CONSTITUTION CORNER - Article 46
LEAVING VALLEY FORGE
By Judy Leithe
The British Army, under General William Howe, had occupied the American Capital of Philadelphia, from the fall of 1777 through the spring of 1778, causing the Continental Congress to flee to the safety of York, Pennsylvania. Howe and his officers took over the most exclusive homes in the city and lived in luxury, while the rest of the city was ravaged by the rank and file British soldiers.
In the meantime at Valley Forge, General Washington's army was receiving intense military training by the highly-disciplined, Baron von Steuben. No army could match the minutemens' independent spirit, loyalty, and accuracy with their long-rifles. Now, they could perform with the precision of a well-trained military force.
By May, word reached Washington, as well as the British, that the French Parliament had declared their alliance with the American cause -- although tangible assistance wouldn't arrive until mid-summer. However, the British immediately realized that their vast fleet of war ships would be challenged by the French Navy, both at sea, as well as by what their long-time enemy would now be supplying the Americans in terms of artillery, soldiers and, funding.
In his definitive biography of George Washington, "Washington -- A Life," Ron Chernow gives an example of the Culper Spy Ring's intricate detective work, which helped Washington interpret various British movements:
On June 16 Washington received a clue that the British stood on the verge of leaving Philadelphia: (the officers) have asked for the immediate return of their clothing from the laundry. Two days later, ten thousand British and Hessian troops began shuffling across New Jersey toward New York, slowed by a baggage train of fifteen hundred wagons that stretched for twelve miles.
On June 18, 1778, within hours of the British evacuation of Philadelphia, General Benedict Arnold and his troops reclaimed the city, which allowed the Continental Congress to return to the U.S. Capital, as well. Because of his two prior leg wounds, which left him with a noticeable limp, Arnold had appealed to Washington for a new assignment -- that of Military Governor of Philadelphia. In his new role, Arnold wasted no time taking part in the lavish social scene of the elite, while his Commander, General Washington, led his army out of Valley Forge in pursuit of the departing British Army.
Washington's second in command had been General Charles Lee, who foolishly allowed himself to be captured by the British in December of 1776. While in captivity, Lee apparently ridiculed Washington's leadership and, shared strategic military information with his captors, in exchange for comfortable lodgings. Washington had been aware of Lee's inflated ego, but this treasonous behavior was unknown to him. In the spring of 1778, word came of Lee's release from prison. Always attentive to decorum, Washington rode out to meet him, and the two generals rode into the Valley Forge camp together.
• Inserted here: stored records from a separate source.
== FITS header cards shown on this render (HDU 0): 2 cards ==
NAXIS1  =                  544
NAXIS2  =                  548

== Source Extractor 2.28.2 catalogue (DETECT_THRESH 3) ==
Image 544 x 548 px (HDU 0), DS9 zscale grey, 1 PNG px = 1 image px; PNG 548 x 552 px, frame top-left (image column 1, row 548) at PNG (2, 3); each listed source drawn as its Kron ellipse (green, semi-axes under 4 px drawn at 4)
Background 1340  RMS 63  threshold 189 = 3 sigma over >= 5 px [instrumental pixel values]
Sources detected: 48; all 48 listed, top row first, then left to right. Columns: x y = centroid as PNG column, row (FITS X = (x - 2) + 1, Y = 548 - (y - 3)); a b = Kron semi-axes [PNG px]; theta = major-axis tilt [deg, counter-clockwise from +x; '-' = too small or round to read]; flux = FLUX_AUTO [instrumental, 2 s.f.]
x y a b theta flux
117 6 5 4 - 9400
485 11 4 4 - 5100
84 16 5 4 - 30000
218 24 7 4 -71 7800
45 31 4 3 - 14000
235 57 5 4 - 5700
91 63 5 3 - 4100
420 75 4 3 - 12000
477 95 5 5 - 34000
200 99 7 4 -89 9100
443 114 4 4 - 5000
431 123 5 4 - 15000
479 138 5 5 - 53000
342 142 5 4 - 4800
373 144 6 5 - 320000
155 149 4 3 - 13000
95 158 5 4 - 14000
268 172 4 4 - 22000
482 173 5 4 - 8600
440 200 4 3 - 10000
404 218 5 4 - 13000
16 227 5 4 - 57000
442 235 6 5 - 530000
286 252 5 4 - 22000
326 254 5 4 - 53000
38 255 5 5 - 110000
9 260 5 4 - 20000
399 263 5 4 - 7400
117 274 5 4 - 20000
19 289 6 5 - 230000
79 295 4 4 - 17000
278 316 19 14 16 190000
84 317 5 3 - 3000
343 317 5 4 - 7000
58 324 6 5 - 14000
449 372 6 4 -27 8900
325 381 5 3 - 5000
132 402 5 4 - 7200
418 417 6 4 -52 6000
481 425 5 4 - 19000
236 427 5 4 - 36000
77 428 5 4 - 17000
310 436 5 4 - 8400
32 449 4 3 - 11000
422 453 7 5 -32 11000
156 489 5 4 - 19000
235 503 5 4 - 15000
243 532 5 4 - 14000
As the plan was laid out to track down and engage the British as they marched toward New York, Lee first declined to lead an advance corps of 6,000 men into battle. However, when Washington chose twenty-year-old, Major General Lafayette to take his place; Lee, fearing losing his position to a junior officer, decided to participate in the attack, whereupon, Washington divided the unit into two parts, to be led by each officer.
On the morning of June 19th, the Continental Army began taking their leave of Valley Forge. There was an unmistakable sense of gratitude and esteem emanating from General Washington, as he inspected his army as they marched smartly to the cadence of fifes and drums. Without radios or phones, music was the only way of communicating with large armies on the move.
Washington's generals, filled with pride over their re-trained troops, were eager to confront the British; among them, the ever-pugnacious, Major General "Mad Anthony" Wayne, upon whose leadership Washington could rely. Conversely, at the point of engagement with the British, General Lee's commands to his troops were confusing and caused them to think he wanted them to retreat.
As Washington encountered some of Lee's men as they fled, he ordered them to stand by and wait to regroup with the rest of their unit. When Washington said to the soldiers, "Can you fight?" they responded with resounding cheers.
When Lee rode up, Washington shouted, "What is the meaning of this, sir?" Lee stammered that he thought the troops weren't able to stand against the British. This comment enraged Washington, who replied, "You damned poltroon! They are able, and by God, they shall do it."
The Battle of Monmouth, the largest and fiercest battle of the Revolution, claimed hundreds of lives on both sides. Many soldiers also perished from the relentless heat, including Washington's horse, which collapsed underneath him. By nightfall, it was clear to the British Commander, Henry Clinton, that, even though he had a larger army, the Americans were causing too much damage to his troops, who were too exhausted to continue to fight. Washington also recognized that his men were spent so, he decided not to push them into pursuing the British the next day. Both sides had a sense of victory, while the battle was considered a draw.